[Keypoint coordinate data]
↓↓↓

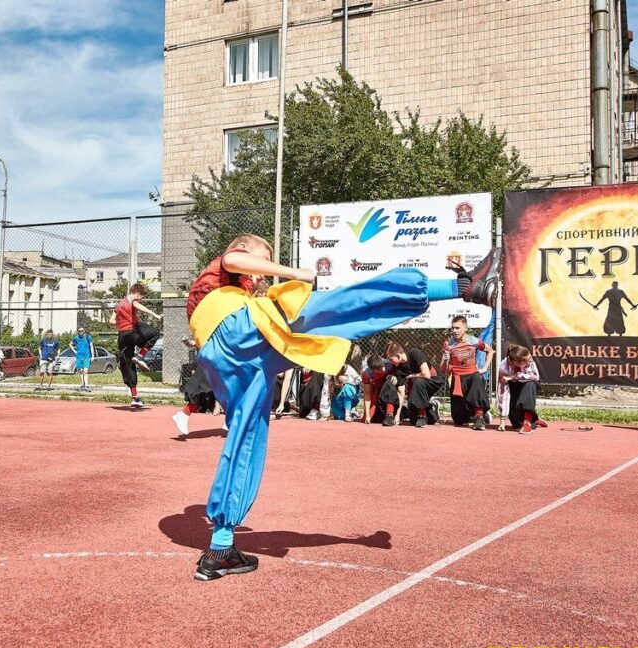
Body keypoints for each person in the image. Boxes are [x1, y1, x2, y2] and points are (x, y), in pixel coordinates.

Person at [187, 233, 498, 580]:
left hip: (227, 364)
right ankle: (461, 287)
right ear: (244, 248)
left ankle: (220, 547)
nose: (262, 271)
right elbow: (234, 260)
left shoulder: (234, 292)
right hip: (238, 335)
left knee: (245, 441)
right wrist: (295, 273)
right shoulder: (226, 269)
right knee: (335, 305)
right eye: (263, 258)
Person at [111, 283, 161, 408]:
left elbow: (111, 321)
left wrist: (121, 322)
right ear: (137, 294)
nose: (141, 298)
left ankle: (135, 398)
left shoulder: (119, 304)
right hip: (133, 331)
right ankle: (140, 355)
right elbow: (137, 305)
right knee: (155, 333)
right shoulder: (133, 300)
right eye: (141, 296)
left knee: (129, 365)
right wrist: (154, 314)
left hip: (123, 336)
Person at [441, 315, 492, 430]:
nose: (454, 331)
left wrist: (485, 367)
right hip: (457, 379)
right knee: (459, 420)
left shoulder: (474, 341)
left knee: (477, 377)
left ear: (465, 328)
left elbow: (490, 351)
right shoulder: (448, 343)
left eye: (457, 328)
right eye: (453, 328)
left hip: (472, 375)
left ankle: (479, 415)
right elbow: (443, 370)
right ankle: (481, 415)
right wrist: (444, 360)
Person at [382, 342, 444, 428]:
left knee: (418, 381)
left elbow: (426, 374)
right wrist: (397, 415)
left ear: (398, 355)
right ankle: (431, 408)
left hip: (432, 381)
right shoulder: (399, 369)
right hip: (417, 389)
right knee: (414, 420)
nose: (390, 362)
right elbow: (401, 392)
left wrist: (412, 376)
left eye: (391, 359)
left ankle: (422, 416)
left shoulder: (414, 353)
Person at [497, 344, 544, 434]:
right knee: (517, 425)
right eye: (526, 360)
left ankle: (527, 421)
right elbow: (502, 394)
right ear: (515, 362)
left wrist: (515, 376)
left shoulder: (528, 360)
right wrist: (502, 421)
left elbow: (535, 376)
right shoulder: (503, 367)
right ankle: (534, 420)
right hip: (513, 387)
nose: (530, 360)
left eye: (529, 358)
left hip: (528, 385)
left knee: (529, 384)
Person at [360, 354, 393, 424]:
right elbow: (367, 394)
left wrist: (394, 375)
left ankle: (390, 413)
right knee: (371, 417)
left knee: (390, 383)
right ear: (372, 370)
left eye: (382, 367)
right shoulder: (366, 373)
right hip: (377, 386)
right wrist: (367, 415)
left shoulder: (389, 363)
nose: (383, 370)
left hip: (389, 385)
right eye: (379, 370)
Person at [69, 326, 94, 392]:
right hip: (79, 357)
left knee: (85, 371)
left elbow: (91, 346)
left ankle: (86, 385)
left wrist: (92, 356)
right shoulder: (76, 338)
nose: (81, 332)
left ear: (84, 331)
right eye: (79, 331)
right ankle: (82, 385)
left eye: (82, 331)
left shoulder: (88, 337)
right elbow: (70, 344)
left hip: (86, 357)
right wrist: (74, 351)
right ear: (78, 332)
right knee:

↑↑↑

_To do_.
Copy every record exactly, without the pictures.

_Output of the exercise_.
Body keypoints for each person in the image. Boxes are [x1, y1, x2, y2] and points are (x, y), in pixel coordinates.

Person at [187, 233, 498, 580]:
left hip: (227, 364)
right ankle: (461, 287)
right ear: (244, 248)
left ankle: (220, 547)
nose: (262, 271)
right elbow: (234, 260)
left shoulder: (234, 292)
right hip: (238, 335)
left knee: (245, 441)
right wrist: (295, 273)
right shoulder: (226, 269)
right knee: (335, 305)
right eye: (263, 258)
Person at [111, 283, 161, 408]:
left elbow: (111, 321)
left wrist: (121, 322)
right ear: (137, 294)
nose: (141, 298)
left ankle: (135, 398)
left shoulder: (119, 304)
right hip: (133, 331)
right ankle: (140, 355)
right elbow: (137, 305)
right knee: (155, 333)
right shoulder: (133, 300)
right eye: (141, 296)
left knee: (129, 365)
right wrist: (154, 314)
left hip: (123, 336)
Person at [441, 315, 492, 430]:
nose: (454, 331)
left wrist: (485, 367)
right hip: (457, 379)
right knee: (459, 420)
left shoulder: (474, 341)
left knee: (477, 377)
left ear: (465, 328)
left elbow: (490, 351)
right shoulder: (448, 343)
left eye: (457, 328)
right eye: (453, 328)
left hip: (472, 375)
left ankle: (479, 415)
right elbow: (443, 370)
right ankle: (481, 415)
right wrist: (444, 360)
Person at [382, 342, 444, 428]:
left knee: (418, 381)
left elbow: (426, 374)
right wrist: (397, 415)
left ear: (398, 355)
right ankle: (431, 408)
left hip: (432, 381)
right shoulder: (399, 369)
right hip: (417, 389)
right knee: (414, 420)
nose: (390, 362)
right elbow: (401, 392)
left wrist: (412, 376)
left eye: (391, 359)
left ankle: (422, 416)
left shoulder: (414, 353)
Person at [497, 344, 544, 434]:
right knee: (517, 425)
right eye: (526, 360)
left ankle: (527, 421)
right elbow: (502, 394)
right ear: (515, 362)
left wrist: (515, 376)
left shoulder: (528, 360)
right wrist: (502, 421)
left elbow: (535, 376)
right shoulder: (503, 367)
right ankle: (534, 420)
right hip: (513, 387)
nose: (530, 360)
left eye: (529, 358)
left hip: (528, 385)
left knee: (529, 384)
Person at [360, 354, 393, 424]:
right elbow: (367, 394)
left wrist: (394, 375)
left ankle: (390, 413)
right knee: (371, 417)
left knee: (390, 383)
right ear: (372, 370)
left eye: (382, 367)
right shoulder: (366, 373)
right hip: (377, 386)
right wrist: (367, 415)
left shoulder: (389, 363)
nose: (383, 370)
left hip: (389, 385)
right eye: (379, 370)
Person at [69, 326, 94, 392]:
right hip: (79, 357)
left knee: (85, 371)
left elbow: (91, 346)
left ankle: (86, 385)
left wrist: (92, 356)
right shoulder: (76, 338)
nose: (81, 332)
left ear: (84, 331)
right eye: (79, 331)
right ankle: (82, 385)
left eye: (82, 331)
left shoulder: (88, 337)
right elbow: (70, 344)
left hip: (86, 357)
right wrist: (74, 351)
right ear: (78, 332)
right knee:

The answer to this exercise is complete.